Oil and gas giant Chevron Nigeria Limited (CNL) will cut down its workforce in Nigeria by 25 percent across various levels, the company announced on Friday.
In a statement, it said the decision was taken as a result of the prevailing business climate caused by the COVID-19 pandemic and low crude oil prices.
CNL general manager of policy, government and public affairs Esimaje Brikinn, according to the statement, added that the 25 percent job cut was to reposition the oil firm for greater efficiency and competitiveness.
“CNL and its affiliates, confirms that it is reviewing its manpower requirements in the light of the changing business environment, while continuing to evaluate opportunities to improve capital efficiency and reduce operating costs,” Brikinn said.
“In this process, the company will be streamlining its workforce and improving service delivery and overall performance at all levels. This will increase efficiency and effectiveness, retain value, reduce cost, and generate more revenue for the federal government of Nigeria.
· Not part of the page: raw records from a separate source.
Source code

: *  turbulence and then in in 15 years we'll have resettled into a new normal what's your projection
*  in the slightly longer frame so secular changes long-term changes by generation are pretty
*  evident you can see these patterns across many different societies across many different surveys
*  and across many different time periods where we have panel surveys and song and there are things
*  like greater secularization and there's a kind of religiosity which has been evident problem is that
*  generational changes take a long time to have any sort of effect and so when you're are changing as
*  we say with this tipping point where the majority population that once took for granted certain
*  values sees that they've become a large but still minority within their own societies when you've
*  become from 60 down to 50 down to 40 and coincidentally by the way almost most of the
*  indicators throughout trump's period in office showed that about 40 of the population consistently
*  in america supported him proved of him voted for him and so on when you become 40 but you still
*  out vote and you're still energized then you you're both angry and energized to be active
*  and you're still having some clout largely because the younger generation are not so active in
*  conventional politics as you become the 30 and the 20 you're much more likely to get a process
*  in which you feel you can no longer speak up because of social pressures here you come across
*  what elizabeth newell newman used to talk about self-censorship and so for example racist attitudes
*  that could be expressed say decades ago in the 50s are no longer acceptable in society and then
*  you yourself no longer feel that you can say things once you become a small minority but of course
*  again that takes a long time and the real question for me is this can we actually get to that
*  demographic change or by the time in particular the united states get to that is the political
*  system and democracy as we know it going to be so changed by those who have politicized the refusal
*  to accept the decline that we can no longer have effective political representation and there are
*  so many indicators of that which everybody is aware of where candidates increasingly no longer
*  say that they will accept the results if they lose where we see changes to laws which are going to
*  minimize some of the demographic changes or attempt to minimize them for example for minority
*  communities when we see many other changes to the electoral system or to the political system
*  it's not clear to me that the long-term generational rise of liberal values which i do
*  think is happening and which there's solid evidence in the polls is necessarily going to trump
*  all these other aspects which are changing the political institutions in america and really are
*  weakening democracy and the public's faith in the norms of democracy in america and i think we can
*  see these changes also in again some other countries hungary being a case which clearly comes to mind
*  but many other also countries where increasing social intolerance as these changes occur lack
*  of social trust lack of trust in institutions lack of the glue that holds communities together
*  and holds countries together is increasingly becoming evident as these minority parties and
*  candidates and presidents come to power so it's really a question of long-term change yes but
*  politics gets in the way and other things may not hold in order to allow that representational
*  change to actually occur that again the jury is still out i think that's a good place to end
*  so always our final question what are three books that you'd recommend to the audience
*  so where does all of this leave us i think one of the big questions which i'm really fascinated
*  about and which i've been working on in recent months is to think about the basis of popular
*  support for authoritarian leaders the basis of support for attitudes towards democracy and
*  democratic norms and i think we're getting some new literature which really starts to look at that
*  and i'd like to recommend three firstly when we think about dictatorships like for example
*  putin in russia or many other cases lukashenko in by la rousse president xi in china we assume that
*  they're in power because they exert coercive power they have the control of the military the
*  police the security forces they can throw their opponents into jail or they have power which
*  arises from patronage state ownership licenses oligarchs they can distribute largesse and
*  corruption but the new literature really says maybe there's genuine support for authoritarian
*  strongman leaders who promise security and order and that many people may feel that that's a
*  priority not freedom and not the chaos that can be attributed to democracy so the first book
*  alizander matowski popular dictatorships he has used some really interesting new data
“It is important to note that all our employees will retain their employment until the reorganisation process is completed.”
Brikinn also dismissed speculations that the exercise was to outsource jobs done by Nigerians to foreigners, adding that CNL is working with its joint venture partners, the Nigerian National Petroleum Corporation (NNPC) and the Department of Petroleum Resources (DPR) on the process.
NAN reports that CNL workers under the auspices of the Petroleum and Natural Gas Senior Staff Association of Nigeria (PENGASSAN) in a protest on Friday in Lagos said 600 employees of the company risked losing their jobs.